Attention with Intention for a Neural Network Conversation Model (Yao, Zweig, Peng) [Read: Mar 28th]

• Idea: Intention is higher level than attention and has its primary role of explaining discourse structure and coherence.
Authors create a model that consists of three RNNs. Conversation is modeled as two speakers taking "turns" saying one sentence, with each word in a sentence counting as one time step.
• Encoder network (source, user): for each time step, inputs are previous hidden state of self, and each new word in the first sentence. On the next turn, after the agent has talked, the encoder also receives previous hidden state of decoder before inputting new tokens for its second sentence. The encoder's second sentence is the third sentence in the conversation.
• Decoder network (target, agent): During the first time step, it has two inputs used to initial hidden state: current encoder state and current intention state. Then, during that turn, for each time step, it will input a new word and its own previous decoder hidden state. That decoder hidden state is modified using a context vector (from attention) conditioned on intention RNN and encoder RNN. On the next turn, after user has spoken for second time, decoder will receive the newly encoded source side and intention.
• Intention network: Doesn't really have time steps since is no sentence it is trying to encode. For each turn, inputs are hidden state from previous turn (not previous time step), current encoder state, and previous decoder state.
• Results: Perplexity is down to 22.1 with a 200 hidden size (down from 30.8 with a 50 hidden size), for a vocabulary of ~9000. In Sordoni, the context of previous sentences is captured just once and fed into the decoder. In contrast, this paper uses "turns" so context is different each turn the agent talks. Additionally, that context is variable because it is updated using attention, so the context changes for each word generated by the agent in each time step within each turn.
• Remarks: Definitely a more sophisticated model than before, but (a) qualitative measures don't pass the eye test. The responses don't seem all that much better, as if somehow extra context (or intention) helped. (b) On the quantitative side, perplexity is low, but without other baselines to compare, it is hard to say whether the number is meaningful (since dataset is only available in-house). Moreover, vocab size is relatively limited (compared to even PTB), so again, not much to compare against.

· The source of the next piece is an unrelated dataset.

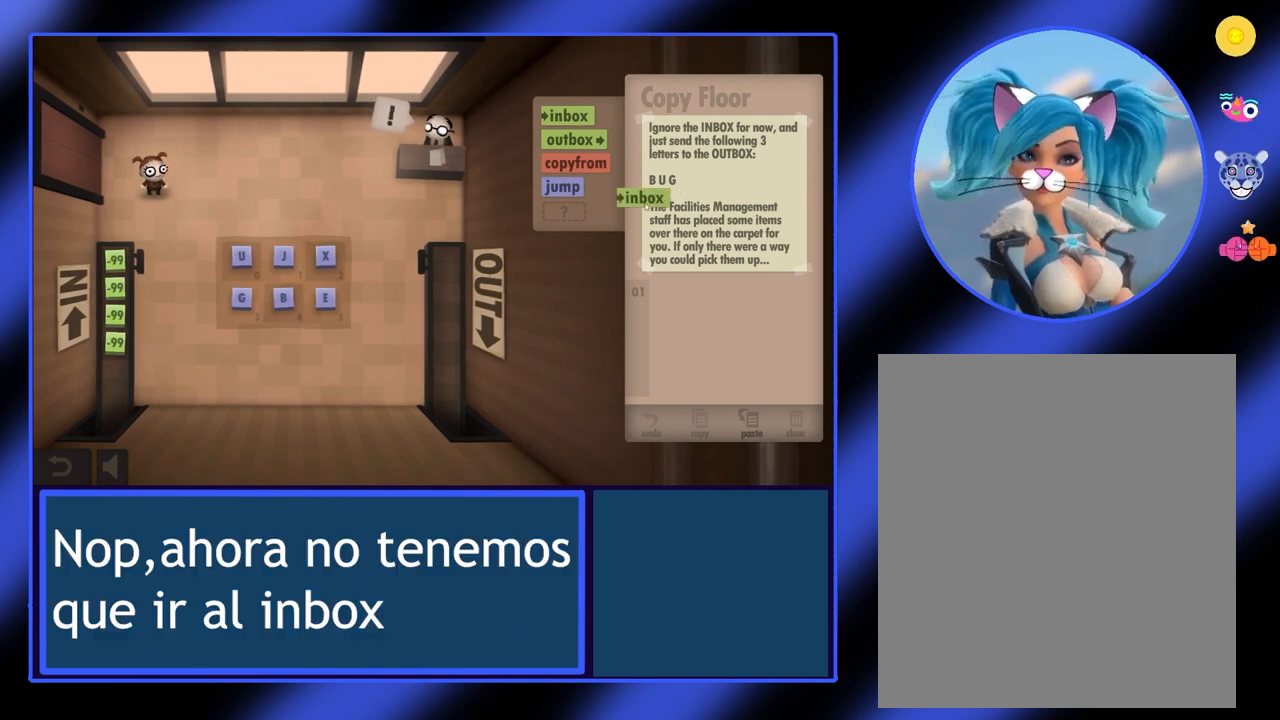
{"keys": [], "mouse": ["left"], "events": []}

Deep Neural Network Approach for the Dialog State Tracking Challenge (Henderson, Thomson, Young) [Read: Mar 29th]

• Idea: Use feed forward network (with about 3 hidden states) to figure out the belief tracking, rather than rules based. the Dialog State Tracking Challenge (DSTC) is an annual competition, the goal for that year was given dialog from a user, predict one of 5 classes. Dialog was related to people who called into a public transit hotline about Pittsburgh buses. The five possible intentions of the user are: route, from, to, date and time.
• Results: Apparently did pretty well, this was back at the time when using DNN was still a relatively new idea in 2013.
• Lessons: Interesting that this competition has been going on for so long. When creating a proper chatbot for company knowledge base, the secrete is that the chatbot will mostly respond with generic responses (so multiple persona vectors are not so critical) because the value-add for an MVP is not having "fun" person to talk to, but rather a hyper efficient mechanism for information retrieval. Note that the "information" is not just the next sentence to speak, but an actual a piece of information needed so the employee can complete the task as hand. (For example, I need to RSVP for the company holiday party, where is that link again? Also, is there a dress code?)

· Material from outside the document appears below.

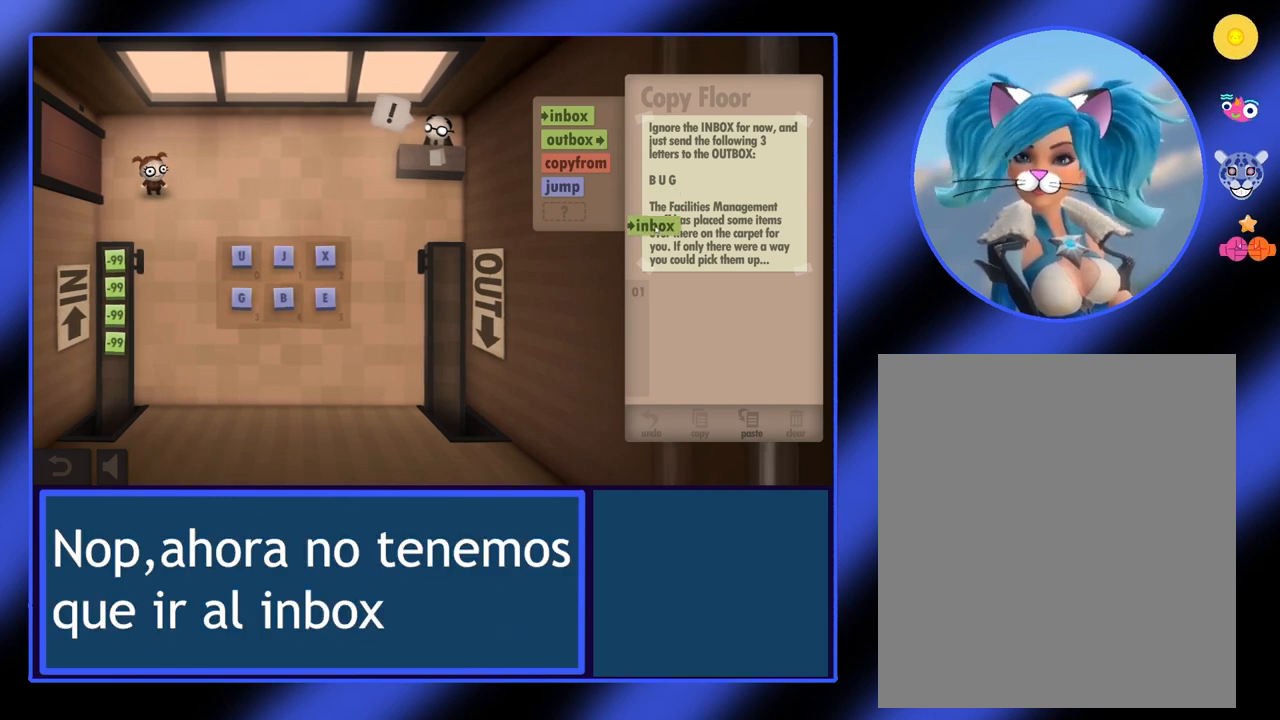
{"keys": [], "mouse": ["left"], "events": []}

Multi-domain Dialog State Tracking using Recurrent Neural Networks (Mrksic, Seaghdha, Thomson, Gasic, Su, Vandyke, Wen, Young) [Read: Mar 30th]

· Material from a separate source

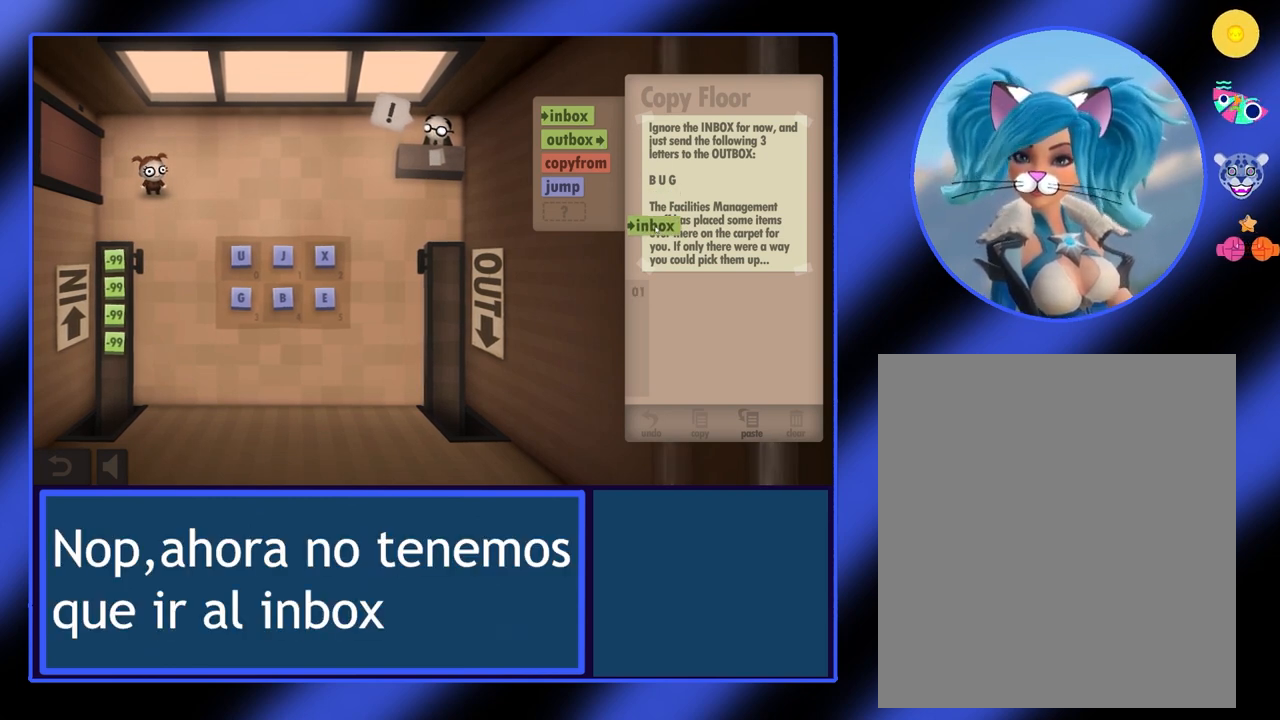
{"keys": [], "mouse": ["left"], "events": []}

• Idea: Dialog belief tracking using an RNN. Key contribution is using transfer learning so that dialog data drawn from different dialog domains can be used to train a general belief tracking model which can operate across all of these domains. Similar to training a Seq2Seq NMT model on multiple language-pairs (En-Fr, En-Chn, De-En) helps a different language pair (En-Korean) even when the target language pair has limited data. Possible domains include "restaurant search, travel reservations or shopping for a new laptop."
• Model: Input for each user utterance consists of the ASR hypotheses (turn input), the last system action, the current memory vector and the previous belief state. All 5 these vectors are concated to form the input into the vanilla RNN.
• The turn input breaks into two vectors: lexical and de-lexical. Lexical n-grams such as [want cheap price] and [want Chinese food] map to the same delexicalised feature, rep- resented by [want tagged-slot-value tagged-slot-name]. Such features facilitate transfer learning between slots and allow the system to operate on unseen values or entirely new slots. As an example, [want available internet] would be delexicalised to [want tagged-slot-value tagged-slot-name] as well, a useful feature even if there is no training data available for the "internet" slot.
• Delexicalised features allow transfer learning between slots, which authors extend to achieve transfer learning between domains: a model trained to talk about hotels should have some success talk- ing about restaurants, or even laptops. If we can incorporate features learned from different domains into a single model, this model should be able to track belief state across all of these domains.
• Results: The procedure can also be used to initialize dialog systems for entirely new domains. In the evaluation, we show that such initialization always improves performance, regardless of the amount of the in-domain training data available. The ones trained using data multiple domains performed better than those trained using one domain, even on the original task. For example, model trained with data on Cambridge restaurants, SF restaurants, Michigan restaurants, Tourist data, SF Hotels, and Laptop buying performed the best at predicted belief state for the Cambridge Rest task.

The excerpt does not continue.